Mentre i sentimenti di impotenza ci impediscono di agire sui temi che ci stanno a cuore, conferenze una tantum come la COP26, che ci costringono a gridare e a chiedere a gran voce l'attenzione di pochi privilegiati, contribuire ai nostri sentimenti di eco-ansia.


Cosa facciamo adesso?

La domanda da porsi è, in un movimento in cui il problema è stato spesso costruito come mancanza di consapevolezza, perché è così difficile per le persone essere coinvolte in un evento come la COP26?

La risposta è che la leadership climatica non inizia, né finisce, in conferenze come la COP; e quindi, la sfida diventa riporre fiducia nella leadership climatica che si sta svolgendo al di fuori delle mura di conferenze come la COP.

Perché i moduli di consenso sanitario sono scritti a livello di a sesta elementare affinché le persone possano sottoscrivere le proprie procedure mediche, ma la salute del nostro pianeta viene decisa e comunicata in un metodo accessibile solo a pochi privilegiati?

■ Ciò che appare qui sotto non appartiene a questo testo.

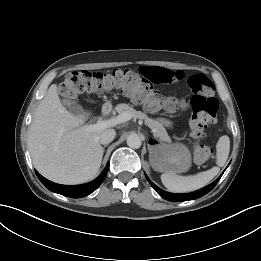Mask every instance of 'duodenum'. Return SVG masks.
<instances>
[{
    "instance_id": "duodenum-1",
    "label": "duodenum",
    "mask_w": 261,
    "mask_h": 261,
    "mask_svg": "<svg viewBox=\"0 0 261 261\" xmlns=\"http://www.w3.org/2000/svg\"><path fill=\"white\" fill-rule=\"evenodd\" d=\"M111 111V106L109 104H106L102 108V114L103 115H108Z\"/></svg>"
}]
</instances>
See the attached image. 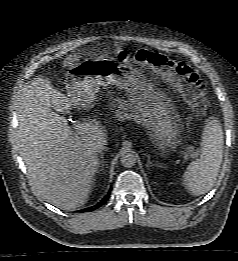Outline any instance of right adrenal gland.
Masks as SVG:
<instances>
[{"label":"right adrenal gland","instance_id":"right-adrenal-gland-1","mask_svg":"<svg viewBox=\"0 0 238 261\" xmlns=\"http://www.w3.org/2000/svg\"><path fill=\"white\" fill-rule=\"evenodd\" d=\"M108 148H105L104 150H107ZM99 168L100 167H105L106 168V161H105V159H104V154H103V152L101 151L100 152V161H99V166H98Z\"/></svg>","mask_w":238,"mask_h":261}]
</instances>
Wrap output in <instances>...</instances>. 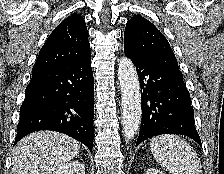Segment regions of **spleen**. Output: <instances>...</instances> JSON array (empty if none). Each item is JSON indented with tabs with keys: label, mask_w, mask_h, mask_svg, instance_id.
Segmentation results:
<instances>
[{
	"label": "spleen",
	"mask_w": 224,
	"mask_h": 174,
	"mask_svg": "<svg viewBox=\"0 0 224 174\" xmlns=\"http://www.w3.org/2000/svg\"><path fill=\"white\" fill-rule=\"evenodd\" d=\"M151 152L169 174H202L200 159L194 149L176 135H160L152 138Z\"/></svg>",
	"instance_id": "obj_1"
}]
</instances>
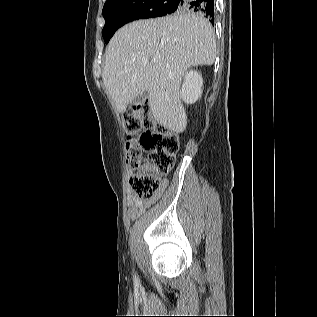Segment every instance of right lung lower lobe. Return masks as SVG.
Masks as SVG:
<instances>
[{
  "instance_id": "1",
  "label": "right lung lower lobe",
  "mask_w": 317,
  "mask_h": 317,
  "mask_svg": "<svg viewBox=\"0 0 317 317\" xmlns=\"http://www.w3.org/2000/svg\"><path fill=\"white\" fill-rule=\"evenodd\" d=\"M173 6L178 11H192L205 14L213 23L214 0H174Z\"/></svg>"
}]
</instances>
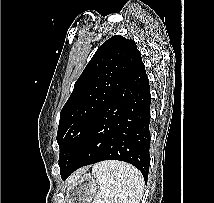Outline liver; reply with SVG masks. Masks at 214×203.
I'll list each match as a JSON object with an SVG mask.
<instances>
[{
	"label": "liver",
	"mask_w": 214,
	"mask_h": 203,
	"mask_svg": "<svg viewBox=\"0 0 214 203\" xmlns=\"http://www.w3.org/2000/svg\"><path fill=\"white\" fill-rule=\"evenodd\" d=\"M77 176H78V174H77L76 176H75V175H73L72 179H70V180H73V178H74V177H77Z\"/></svg>",
	"instance_id": "1"
}]
</instances>
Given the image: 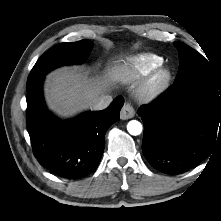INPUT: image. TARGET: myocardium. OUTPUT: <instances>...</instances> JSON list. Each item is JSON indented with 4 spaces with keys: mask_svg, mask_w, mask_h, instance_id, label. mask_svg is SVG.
Instances as JSON below:
<instances>
[{
    "mask_svg": "<svg viewBox=\"0 0 221 221\" xmlns=\"http://www.w3.org/2000/svg\"><path fill=\"white\" fill-rule=\"evenodd\" d=\"M172 81L169 67L161 64L152 69L142 80L137 94L142 101H152L162 95Z\"/></svg>",
    "mask_w": 221,
    "mask_h": 221,
    "instance_id": "f54148a6",
    "label": "myocardium"
}]
</instances>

Mentre gli accordi scritti a Glasgow erano una componente dell'azione per il clima, le persone al potere beneficiano della natura rigorosamente codificata delle sale di negoziazione; è più conveniente per loro che questi spazi siano inaccessibili, e anzi, indesiderabili.

Sentirsi impotenti può fermaci prima ancora di iniziare. Per fortuna c'è un numero incredibile di persone rifiutando di tacere e costruire coalizioni fuori dalle stanze a porte chiuse.

Le emozioni forti sono la prova della nostra empatia; e qualsiasi soluzione alla miriade di problemi che dobbiamo affrontare verrà da quelli di noi che sono stati abbastanza coraggiosi da prendersi il tempo e l'energia per provare questi sentimenti spaventosi e disorientanti.


Lettura obbligatoria questa settimana:

Leah Thomas, di Intersectional Environmentalist, per Vogue: Come ambientalista nero, volevo molto di più dalla COP26

Farhana Yamin: Perché così poche donne sul palco della COP26?

EarthRise Studios: Posto a tavola

Dalla nostra ricerca: quali storie di clima hanno bisogno di essere riscritte?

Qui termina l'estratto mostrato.